◆ 課題 1 ◆
下の抜粋文から次の一文を英語に訳してください。「ざっくり言うと、約半数近い薬局では、店長に残業手当が支給されていないという事になります。」
◆ 課題 2 ◆
下の抜粋文のうち、「店長=管理薬剤師として考える」から「意書きだったかもしれません。」までの部分を一字一句そのまま書き写してください。

◆ 抜粋文 ◆
== == ==

その設問は、「薬局の店長は残業代でていますか?」
つまり、管理薬剤師に残業代を出していない、不法な働かせ方をしている中小薬局が多いのではないか?という事なんです。
アンケート結果と分析
早速ですが、以下、そのアンケートと結果です。
薬局で働いている方にお伺いします。
薬局の店長(名称は異なると思います)は、残業代は出ていますか?
それとも管理職扱いでしょうか?※薬剤師の採用権限がある方は除外してください
※母数が少ないと意味が無いので恐縮ですが、RT頂けると助かりますどうぞよろしくお願いします
— あるぱか@薬剤師 (@kanocchi3) 2018年9月5日
質問に対する回答は4つです。
(1)残業代は出る
(2)残業代は出ない
(3)例えば20時間以上から出る
(4)年俸制を理由に出ない
これは大まかに2つに区分けできます。このうち、(1)及び(3)は、残業代が出る。(2)及び(4)は、残業代が出ない。という事になります。
よって、残業代が出るとご回答頂いたのは、全体の55%。残業代が出ないとご回答頂いたのは、全体の45%、という事になります。
ざっくり言うと、約半数近い薬局では、店長に残業手当が支給されていないという事になります。
THE・ブラック!
管理監督者ではない、薬局の店長
設問にも記載し、回答除外としましたが、薬局の店長で薬剤師の採用権限がある人なんていうのは、まずいないでしょう。
店長=管理薬剤師として考えると、管理薬剤師の業務の根幹は、物と人の管理です(過去記事参照)。
管理薬剤師にこれが求められているという、この1点においてでさえ、薬局の店長(おそらく管理薬剤師)は、管理監督者としての要件は満たしていません。
管理監督者とは
管理薬剤師という言葉があるので紛らわしいのですが、労働基準法上における「管理監督者」は全く別です。
労基法上、「管理監督者」にはしっかりとした定義があり、それを満たしていれば、薬局店長と言えども管理監督者となります。
管理監督者の定義(ざっくりと)
【職務内容・権限・責任】
労務管理や会社運営について権限を持ち、経営者と一体的な立場にある
【勤務・労働時間管理】
労働時間、休憩、休日等に関して厳格な規制を受けず、裁量性が認められている
【待遇】
賃金面で、一般労働者と比較して立場に相応しい優遇を受けていること
人事権が無いなら管理薬剤師は残業代必須
労務管理について、権限のある店長などはいないでしょう。質問では、薬剤師採用権限のある店長は除外していますが、あまり意味の無い注意書きだったかもしれません。
つまり、経営者と一体的な立場などとはとても言える事はできません。

== == ==

◆ 提供された記録 ◆
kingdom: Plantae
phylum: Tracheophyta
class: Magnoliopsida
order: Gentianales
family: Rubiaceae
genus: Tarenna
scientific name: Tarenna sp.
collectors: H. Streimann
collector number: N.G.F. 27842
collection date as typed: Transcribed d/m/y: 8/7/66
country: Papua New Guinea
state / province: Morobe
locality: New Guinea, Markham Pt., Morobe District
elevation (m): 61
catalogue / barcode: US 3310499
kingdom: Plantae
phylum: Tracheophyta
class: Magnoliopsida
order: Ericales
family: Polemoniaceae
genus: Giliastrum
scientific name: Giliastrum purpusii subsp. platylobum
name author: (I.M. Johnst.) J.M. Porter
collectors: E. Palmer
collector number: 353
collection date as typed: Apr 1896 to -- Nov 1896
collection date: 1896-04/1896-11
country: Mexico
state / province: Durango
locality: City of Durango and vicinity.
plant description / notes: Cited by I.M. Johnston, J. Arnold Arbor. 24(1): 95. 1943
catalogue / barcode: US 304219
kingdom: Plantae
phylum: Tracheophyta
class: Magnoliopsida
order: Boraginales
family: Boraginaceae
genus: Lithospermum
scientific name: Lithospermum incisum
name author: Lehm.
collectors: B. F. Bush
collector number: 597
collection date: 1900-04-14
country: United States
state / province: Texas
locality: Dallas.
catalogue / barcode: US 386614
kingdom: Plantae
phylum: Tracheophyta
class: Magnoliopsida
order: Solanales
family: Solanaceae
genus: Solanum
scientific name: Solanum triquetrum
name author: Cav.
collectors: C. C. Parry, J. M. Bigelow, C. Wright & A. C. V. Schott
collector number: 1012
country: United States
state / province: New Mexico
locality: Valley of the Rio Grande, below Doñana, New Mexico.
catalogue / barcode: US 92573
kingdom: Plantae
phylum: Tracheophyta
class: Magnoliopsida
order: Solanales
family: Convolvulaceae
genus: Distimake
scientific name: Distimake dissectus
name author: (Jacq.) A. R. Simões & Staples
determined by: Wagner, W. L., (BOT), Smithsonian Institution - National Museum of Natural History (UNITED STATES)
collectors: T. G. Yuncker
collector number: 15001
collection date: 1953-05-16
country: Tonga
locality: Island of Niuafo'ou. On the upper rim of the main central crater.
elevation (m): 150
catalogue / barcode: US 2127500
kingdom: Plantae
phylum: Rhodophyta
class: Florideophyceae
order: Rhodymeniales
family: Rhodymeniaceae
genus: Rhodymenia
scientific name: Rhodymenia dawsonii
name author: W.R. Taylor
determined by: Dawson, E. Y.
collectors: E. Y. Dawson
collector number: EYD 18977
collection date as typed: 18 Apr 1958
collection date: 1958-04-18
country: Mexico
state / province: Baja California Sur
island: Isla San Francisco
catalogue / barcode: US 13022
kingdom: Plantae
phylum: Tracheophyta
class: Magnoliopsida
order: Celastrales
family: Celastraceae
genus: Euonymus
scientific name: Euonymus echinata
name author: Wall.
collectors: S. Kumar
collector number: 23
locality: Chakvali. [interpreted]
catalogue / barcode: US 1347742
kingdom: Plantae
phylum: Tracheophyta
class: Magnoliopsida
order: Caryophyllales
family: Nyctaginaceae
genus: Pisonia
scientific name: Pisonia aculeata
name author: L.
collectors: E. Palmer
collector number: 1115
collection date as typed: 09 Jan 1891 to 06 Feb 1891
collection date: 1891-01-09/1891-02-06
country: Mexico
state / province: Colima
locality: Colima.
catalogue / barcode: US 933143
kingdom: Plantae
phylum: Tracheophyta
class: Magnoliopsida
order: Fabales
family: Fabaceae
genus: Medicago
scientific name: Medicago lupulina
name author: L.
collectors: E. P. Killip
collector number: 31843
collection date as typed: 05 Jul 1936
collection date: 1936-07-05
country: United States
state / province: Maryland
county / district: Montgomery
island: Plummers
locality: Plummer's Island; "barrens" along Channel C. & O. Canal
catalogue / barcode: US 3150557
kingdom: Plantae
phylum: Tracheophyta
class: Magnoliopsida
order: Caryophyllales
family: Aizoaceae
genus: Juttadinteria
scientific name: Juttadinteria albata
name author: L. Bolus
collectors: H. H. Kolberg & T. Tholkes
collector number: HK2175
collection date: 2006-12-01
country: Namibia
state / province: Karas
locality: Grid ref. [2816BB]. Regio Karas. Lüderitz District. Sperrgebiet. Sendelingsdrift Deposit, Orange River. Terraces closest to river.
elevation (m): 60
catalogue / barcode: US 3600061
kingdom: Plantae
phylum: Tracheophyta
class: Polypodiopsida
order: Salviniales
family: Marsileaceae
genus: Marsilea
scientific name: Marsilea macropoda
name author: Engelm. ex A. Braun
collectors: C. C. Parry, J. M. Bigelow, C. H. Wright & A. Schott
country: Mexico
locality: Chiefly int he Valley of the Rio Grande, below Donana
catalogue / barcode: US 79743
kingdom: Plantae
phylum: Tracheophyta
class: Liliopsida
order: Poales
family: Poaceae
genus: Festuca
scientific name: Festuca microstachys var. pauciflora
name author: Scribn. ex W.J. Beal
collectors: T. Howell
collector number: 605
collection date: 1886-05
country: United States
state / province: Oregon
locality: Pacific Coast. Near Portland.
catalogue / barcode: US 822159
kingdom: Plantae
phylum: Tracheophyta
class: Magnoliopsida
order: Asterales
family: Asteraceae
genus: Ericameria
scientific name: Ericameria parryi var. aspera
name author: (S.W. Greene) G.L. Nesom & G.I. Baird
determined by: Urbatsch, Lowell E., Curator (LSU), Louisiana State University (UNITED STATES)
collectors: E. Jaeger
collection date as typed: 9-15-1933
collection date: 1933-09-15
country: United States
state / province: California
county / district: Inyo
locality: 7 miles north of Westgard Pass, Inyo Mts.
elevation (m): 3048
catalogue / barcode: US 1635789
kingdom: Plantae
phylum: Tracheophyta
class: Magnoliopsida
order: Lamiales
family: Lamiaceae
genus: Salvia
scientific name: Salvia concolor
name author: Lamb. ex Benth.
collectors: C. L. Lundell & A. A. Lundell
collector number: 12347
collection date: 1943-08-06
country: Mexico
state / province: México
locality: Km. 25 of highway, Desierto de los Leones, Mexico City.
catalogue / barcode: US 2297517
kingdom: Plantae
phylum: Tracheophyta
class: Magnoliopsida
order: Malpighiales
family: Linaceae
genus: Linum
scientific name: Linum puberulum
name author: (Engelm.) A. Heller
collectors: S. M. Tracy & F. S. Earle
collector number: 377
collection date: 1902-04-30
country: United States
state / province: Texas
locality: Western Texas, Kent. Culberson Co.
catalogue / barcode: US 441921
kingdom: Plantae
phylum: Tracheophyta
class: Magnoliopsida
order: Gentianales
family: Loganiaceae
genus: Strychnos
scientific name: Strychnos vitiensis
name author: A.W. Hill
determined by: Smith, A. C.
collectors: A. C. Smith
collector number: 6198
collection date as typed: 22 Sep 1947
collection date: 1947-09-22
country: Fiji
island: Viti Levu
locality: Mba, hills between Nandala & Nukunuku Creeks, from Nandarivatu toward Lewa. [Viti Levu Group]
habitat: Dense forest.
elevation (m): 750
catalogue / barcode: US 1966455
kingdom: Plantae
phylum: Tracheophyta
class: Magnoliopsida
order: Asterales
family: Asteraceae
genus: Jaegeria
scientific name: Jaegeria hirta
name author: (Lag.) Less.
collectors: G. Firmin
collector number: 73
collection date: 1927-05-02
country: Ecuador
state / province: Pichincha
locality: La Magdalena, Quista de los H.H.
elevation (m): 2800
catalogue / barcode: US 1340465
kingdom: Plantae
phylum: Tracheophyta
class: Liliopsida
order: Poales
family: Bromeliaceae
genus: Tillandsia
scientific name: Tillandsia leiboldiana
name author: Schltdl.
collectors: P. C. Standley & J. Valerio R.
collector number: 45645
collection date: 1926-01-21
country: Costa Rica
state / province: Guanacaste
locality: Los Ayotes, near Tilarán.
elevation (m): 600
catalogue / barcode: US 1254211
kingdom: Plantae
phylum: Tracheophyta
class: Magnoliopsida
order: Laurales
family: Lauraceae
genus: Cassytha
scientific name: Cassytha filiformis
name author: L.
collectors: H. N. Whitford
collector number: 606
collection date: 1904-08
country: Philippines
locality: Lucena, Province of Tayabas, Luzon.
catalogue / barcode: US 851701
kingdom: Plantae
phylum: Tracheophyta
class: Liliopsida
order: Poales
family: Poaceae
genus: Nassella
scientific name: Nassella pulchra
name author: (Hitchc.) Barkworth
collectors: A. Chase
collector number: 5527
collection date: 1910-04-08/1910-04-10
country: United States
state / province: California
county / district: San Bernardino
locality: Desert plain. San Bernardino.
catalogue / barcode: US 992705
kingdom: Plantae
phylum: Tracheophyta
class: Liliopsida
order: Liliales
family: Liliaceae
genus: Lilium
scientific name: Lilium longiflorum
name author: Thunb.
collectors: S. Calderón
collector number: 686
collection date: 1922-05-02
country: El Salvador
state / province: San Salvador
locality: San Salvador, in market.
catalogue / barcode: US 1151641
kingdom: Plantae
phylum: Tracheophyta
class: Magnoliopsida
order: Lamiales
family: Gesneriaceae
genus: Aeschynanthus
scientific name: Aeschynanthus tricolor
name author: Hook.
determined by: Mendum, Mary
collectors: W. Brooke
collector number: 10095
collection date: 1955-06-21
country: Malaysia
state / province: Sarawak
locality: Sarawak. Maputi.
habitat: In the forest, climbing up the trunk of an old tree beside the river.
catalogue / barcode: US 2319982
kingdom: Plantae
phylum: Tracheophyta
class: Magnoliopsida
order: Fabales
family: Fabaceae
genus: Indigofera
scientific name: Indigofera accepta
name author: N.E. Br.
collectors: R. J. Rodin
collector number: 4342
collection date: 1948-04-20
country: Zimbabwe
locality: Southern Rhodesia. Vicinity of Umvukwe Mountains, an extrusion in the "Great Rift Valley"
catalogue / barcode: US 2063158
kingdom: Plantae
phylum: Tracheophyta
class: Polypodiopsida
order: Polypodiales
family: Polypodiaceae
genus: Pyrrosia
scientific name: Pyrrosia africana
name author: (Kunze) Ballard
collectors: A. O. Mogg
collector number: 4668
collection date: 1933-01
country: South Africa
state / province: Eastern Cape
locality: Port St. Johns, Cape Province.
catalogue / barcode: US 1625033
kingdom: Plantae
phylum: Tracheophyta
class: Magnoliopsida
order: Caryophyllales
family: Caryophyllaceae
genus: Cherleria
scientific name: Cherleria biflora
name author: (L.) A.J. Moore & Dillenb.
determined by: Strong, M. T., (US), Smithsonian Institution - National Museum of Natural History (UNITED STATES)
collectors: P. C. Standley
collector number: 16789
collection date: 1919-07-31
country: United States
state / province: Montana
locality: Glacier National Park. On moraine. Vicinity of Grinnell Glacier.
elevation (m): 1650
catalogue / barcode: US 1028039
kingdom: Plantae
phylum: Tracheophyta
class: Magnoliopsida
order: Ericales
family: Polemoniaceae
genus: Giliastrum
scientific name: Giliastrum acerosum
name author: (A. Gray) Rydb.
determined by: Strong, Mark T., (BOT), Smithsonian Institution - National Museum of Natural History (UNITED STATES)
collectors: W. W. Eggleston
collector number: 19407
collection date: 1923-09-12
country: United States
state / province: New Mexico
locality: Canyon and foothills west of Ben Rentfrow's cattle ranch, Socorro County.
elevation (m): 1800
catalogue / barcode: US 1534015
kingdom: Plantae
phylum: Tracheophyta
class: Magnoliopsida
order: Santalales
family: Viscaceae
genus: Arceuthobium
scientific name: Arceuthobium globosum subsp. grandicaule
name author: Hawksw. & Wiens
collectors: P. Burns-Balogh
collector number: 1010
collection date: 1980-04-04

== == ==

◆ 最終解答 1 ◆
Roughly speaking, this means that at nearly half of pharmacies, store managers are not paid an overtime allowance.

◆ 最終解答 2 ◆
店長=管理薬剤師として考えると、管理薬剤師の業務の根幹は、物と人の管理です(過去記事参照)。
管理薬剤師にこれが求められているという、この1点においてでさえ、薬局の店長(おそらく管理薬剤師)は、管理監督者としての要件は満たしていません。
管理監督者とは
管理薬剤師という言葉があるので紛らわしいのですが、労働基準法上における「管理監督者」は全く別です。
労基法上、「管理監督者」にはしっかりとした定義があり、それを満たしていれば、薬局店長と言えども管理監督者となります。
管理監督者の定義(ざっくりと)
【職務内容・権限・責任】
労務管理や会社運営について権限を持ち、経営者と一体的な立場にある
【勤務・労働時間管理】
労働時間、休憩、休日等に関して厳格な規制を受けず、裁量性が認められている
【待遇】
賃金面で、一般労働者と比較して立場に相応しい優遇を受けていること
人事権が無いなら管理薬剤師は残業代必須
労務管理について、権限のある店長などはいないでしょう。質問では、薬剤師採用権限のある店長は除外していますが、あまり意味の無い注意書きだったかもしれません。